All 28 European states are unlikely to fulfill at their June 28-29 meeting the demand of Merkel's coalition partner for a bloc-wide plan to spread the burden of hosting asylum seekers more widely across the EU.

Merkel hence pushed for an emergency meeting this Sunday with leaders from nine other countries - including the major arrival states Italy and Greece, as well as France, Austria, Bulgaria, the Netherlands and others.

Poland, the Czech Republic and Hungary, which have refused to back plans to share out asylum seekers more evenly, will not attend Sunday's meeting. But Merkel is hoping a commitment by the states that do attend to do more to limit travel by asylum seekers within the bloc will help placate her coalition partners, the Christian Social Union (CSU).

"We see a strong need to significantly reduce secondary movements... by preventing unlawful crossing of internal borders between Member States by irregular migrants and asylum seekers and by ensuring swift readmissions by the competent Member State," said a draft of the statement for Sunday's meeting.

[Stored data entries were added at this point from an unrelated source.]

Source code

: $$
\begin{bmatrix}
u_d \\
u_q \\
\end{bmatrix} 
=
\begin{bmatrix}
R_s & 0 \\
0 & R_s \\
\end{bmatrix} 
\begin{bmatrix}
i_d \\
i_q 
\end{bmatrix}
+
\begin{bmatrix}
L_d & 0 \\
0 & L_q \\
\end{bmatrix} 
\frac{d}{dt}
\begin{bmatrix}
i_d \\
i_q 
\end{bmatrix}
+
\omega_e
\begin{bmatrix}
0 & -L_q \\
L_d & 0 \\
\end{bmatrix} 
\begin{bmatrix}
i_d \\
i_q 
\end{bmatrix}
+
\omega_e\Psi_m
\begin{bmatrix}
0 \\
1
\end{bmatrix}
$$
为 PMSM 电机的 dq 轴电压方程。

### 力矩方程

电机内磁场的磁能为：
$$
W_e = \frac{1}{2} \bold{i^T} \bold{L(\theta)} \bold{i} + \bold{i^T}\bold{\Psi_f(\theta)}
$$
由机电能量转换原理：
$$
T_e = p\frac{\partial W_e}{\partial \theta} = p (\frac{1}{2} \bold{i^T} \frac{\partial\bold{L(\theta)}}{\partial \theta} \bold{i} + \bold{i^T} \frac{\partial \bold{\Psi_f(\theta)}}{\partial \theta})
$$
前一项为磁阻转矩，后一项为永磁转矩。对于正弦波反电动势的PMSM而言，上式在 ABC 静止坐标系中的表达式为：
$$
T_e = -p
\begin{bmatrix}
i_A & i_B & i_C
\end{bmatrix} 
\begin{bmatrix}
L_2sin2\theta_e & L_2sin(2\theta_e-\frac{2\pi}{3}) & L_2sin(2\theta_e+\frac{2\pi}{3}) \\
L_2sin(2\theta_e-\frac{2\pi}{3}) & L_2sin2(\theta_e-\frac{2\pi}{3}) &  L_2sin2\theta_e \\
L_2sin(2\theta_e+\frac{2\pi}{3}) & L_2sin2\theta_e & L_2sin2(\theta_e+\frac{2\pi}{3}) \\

Asylum seekers already do not have the right to travel freely within the EU while their applications are being processed. But such "secondary movements" are difficult to stop in the border-free Schengen zone, and have been widespread since immigration to Europe peaked in 2015, when more than a million people arrived from the Middle East and Africa.

Immigration figures are now much lower, with only 41,000 sea arrivals so far this year, according to UN data. A sea route to Greece used by hundreds of thousands in 2015 was shut in 2016 by an agreement between the EU and Turkey, and the other main route across the Mediterranean from Libya to Italy has also tapered as Libyan factions cracked down on people-smuggling.

But Merkel is still under new pressure to obtain more commitments from other states. Her coalition partner, the CSU from the southern German state of Bavaria, has said it would bar from Germany all asylum-seekers registered in other EU states unless a summit of all EU leaders on June 28-29 agrees a bloc-wide deal to share them out evenly.

Merkel's stand-off with the CSU party leader, Germany's Interior Minister Horst Seehofer, has threatened the stability of her government. It has also brought back the issue of migration to the top of the EU's political agenda.